Le matin du 10 avril 1865, la ville de Washington, D.C. s’éveilla au son des coups de canon. Depuis quatre années, ce bruit était celui que les habitants de Washington redoutaient le plus, car la marée sanglante de la [guerre](https://www.worldhistory.org/trans/fr/1-154/guerre/) de Sécession s’était souvent approchée dangereusement de leur ville. Mais ce n’était plus le cas. La salve de 500 coups de canon qui résonnait désormais de manière spectaculaire dans les airs annonçait la paix: la veille seulement, le général confédéré Robert E. Lee s’était rendu au général de l’Union Ulysses S. Grant dans un lieu nommé Appomattox.
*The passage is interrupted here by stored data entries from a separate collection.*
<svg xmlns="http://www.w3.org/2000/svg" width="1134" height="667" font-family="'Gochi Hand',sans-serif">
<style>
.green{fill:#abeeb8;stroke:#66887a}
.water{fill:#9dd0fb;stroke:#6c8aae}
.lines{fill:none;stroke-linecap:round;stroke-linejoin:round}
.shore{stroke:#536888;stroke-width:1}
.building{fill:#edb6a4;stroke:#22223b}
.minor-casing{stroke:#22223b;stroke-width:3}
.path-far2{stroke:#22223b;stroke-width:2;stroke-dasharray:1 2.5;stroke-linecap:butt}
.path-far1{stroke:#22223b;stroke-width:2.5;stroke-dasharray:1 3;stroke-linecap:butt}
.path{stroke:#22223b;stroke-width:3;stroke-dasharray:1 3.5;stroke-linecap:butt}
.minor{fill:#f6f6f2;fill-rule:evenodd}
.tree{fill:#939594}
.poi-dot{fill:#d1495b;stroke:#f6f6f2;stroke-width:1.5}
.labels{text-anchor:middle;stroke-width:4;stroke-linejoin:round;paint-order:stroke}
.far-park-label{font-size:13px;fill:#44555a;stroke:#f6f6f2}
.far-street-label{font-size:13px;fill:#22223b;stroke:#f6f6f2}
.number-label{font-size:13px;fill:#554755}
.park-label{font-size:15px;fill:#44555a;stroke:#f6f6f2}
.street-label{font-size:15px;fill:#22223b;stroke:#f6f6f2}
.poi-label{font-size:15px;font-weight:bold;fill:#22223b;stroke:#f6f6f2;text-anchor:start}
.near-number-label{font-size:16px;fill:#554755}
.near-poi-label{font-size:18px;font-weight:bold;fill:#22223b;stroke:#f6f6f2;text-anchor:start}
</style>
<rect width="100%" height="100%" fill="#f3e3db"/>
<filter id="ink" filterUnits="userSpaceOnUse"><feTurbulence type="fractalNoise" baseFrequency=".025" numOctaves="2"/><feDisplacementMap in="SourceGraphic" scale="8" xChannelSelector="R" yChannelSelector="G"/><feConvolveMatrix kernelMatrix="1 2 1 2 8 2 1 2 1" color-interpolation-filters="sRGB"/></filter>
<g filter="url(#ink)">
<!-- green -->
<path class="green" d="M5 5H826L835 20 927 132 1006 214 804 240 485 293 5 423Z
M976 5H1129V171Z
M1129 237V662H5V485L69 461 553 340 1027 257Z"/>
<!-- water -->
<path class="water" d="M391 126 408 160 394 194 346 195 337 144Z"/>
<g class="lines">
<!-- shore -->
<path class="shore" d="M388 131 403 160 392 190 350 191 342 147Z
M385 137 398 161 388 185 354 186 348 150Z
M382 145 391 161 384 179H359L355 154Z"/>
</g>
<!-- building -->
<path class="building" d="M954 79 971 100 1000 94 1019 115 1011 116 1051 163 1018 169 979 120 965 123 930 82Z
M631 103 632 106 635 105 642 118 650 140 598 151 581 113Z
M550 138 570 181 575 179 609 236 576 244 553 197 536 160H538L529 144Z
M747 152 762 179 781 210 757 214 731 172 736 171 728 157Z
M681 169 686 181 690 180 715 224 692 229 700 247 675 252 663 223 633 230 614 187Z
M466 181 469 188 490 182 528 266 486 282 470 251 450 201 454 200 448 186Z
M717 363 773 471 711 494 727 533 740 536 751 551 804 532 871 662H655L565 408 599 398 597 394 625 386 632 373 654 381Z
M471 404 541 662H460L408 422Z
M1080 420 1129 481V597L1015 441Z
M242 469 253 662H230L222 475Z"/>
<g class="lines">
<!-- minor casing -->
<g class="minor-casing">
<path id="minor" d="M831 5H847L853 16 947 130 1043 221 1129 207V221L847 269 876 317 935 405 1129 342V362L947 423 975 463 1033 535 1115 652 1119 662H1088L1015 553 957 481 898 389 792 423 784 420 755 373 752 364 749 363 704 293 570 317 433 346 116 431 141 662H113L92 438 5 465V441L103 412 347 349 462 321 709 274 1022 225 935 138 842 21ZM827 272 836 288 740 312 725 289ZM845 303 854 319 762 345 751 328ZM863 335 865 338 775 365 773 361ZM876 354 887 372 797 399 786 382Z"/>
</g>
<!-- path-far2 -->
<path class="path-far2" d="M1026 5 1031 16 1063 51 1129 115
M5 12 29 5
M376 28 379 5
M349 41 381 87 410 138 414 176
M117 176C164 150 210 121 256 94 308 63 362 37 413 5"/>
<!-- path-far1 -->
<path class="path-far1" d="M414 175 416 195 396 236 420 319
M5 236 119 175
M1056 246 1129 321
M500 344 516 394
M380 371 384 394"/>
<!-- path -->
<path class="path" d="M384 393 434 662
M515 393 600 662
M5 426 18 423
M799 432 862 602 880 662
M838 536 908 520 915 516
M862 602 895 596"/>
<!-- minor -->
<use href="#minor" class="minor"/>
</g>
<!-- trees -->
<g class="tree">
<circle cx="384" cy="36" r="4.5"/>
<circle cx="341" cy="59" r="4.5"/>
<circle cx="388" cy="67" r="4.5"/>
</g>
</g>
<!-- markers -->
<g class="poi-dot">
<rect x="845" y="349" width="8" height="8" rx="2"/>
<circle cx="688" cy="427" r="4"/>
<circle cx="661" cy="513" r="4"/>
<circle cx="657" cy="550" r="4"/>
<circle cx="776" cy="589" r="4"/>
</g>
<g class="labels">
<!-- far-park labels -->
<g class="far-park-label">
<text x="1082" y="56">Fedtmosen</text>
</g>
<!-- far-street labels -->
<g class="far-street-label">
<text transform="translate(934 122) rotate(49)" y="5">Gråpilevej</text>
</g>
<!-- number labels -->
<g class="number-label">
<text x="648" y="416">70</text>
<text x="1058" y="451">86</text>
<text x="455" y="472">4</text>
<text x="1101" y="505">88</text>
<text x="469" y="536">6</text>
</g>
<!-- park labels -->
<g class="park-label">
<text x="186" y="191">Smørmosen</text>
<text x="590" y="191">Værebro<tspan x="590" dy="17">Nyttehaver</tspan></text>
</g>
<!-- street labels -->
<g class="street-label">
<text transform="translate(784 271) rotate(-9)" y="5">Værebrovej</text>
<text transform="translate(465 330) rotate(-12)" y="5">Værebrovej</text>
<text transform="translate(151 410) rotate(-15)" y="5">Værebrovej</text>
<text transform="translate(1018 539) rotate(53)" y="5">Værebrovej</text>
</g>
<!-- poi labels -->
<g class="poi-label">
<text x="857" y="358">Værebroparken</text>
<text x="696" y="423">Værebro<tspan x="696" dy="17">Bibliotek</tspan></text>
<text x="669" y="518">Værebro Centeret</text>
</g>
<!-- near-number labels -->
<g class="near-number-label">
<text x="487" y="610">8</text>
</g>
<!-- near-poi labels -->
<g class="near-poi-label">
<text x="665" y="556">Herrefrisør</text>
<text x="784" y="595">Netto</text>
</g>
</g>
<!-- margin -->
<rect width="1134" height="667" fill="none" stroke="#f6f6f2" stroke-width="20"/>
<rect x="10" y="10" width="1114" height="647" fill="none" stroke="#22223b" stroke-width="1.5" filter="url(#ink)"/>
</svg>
Malgré le mauvais temps, les habitants de Washington, en liesse, se précipitèrent hors de chez eux pour célébrer l’événement. "Les rues, affreusement boueuses, grouillaient de monde", écrivit le journaliste Noah Brooks, qui prenait son petit-déjeuner avec le président lorsque les célébrations commencèrent. "Ils applaudissaient et chantaient, brandissaient des drapeaux et saluaient tout le monde" (cité dans Meacham, 388). Tout au long de cette journée maussade, des fanfares jouèrent et les gens pleurèrent; et la nuit venue, le ciel sombre fut illuminé par des feux d’artifice.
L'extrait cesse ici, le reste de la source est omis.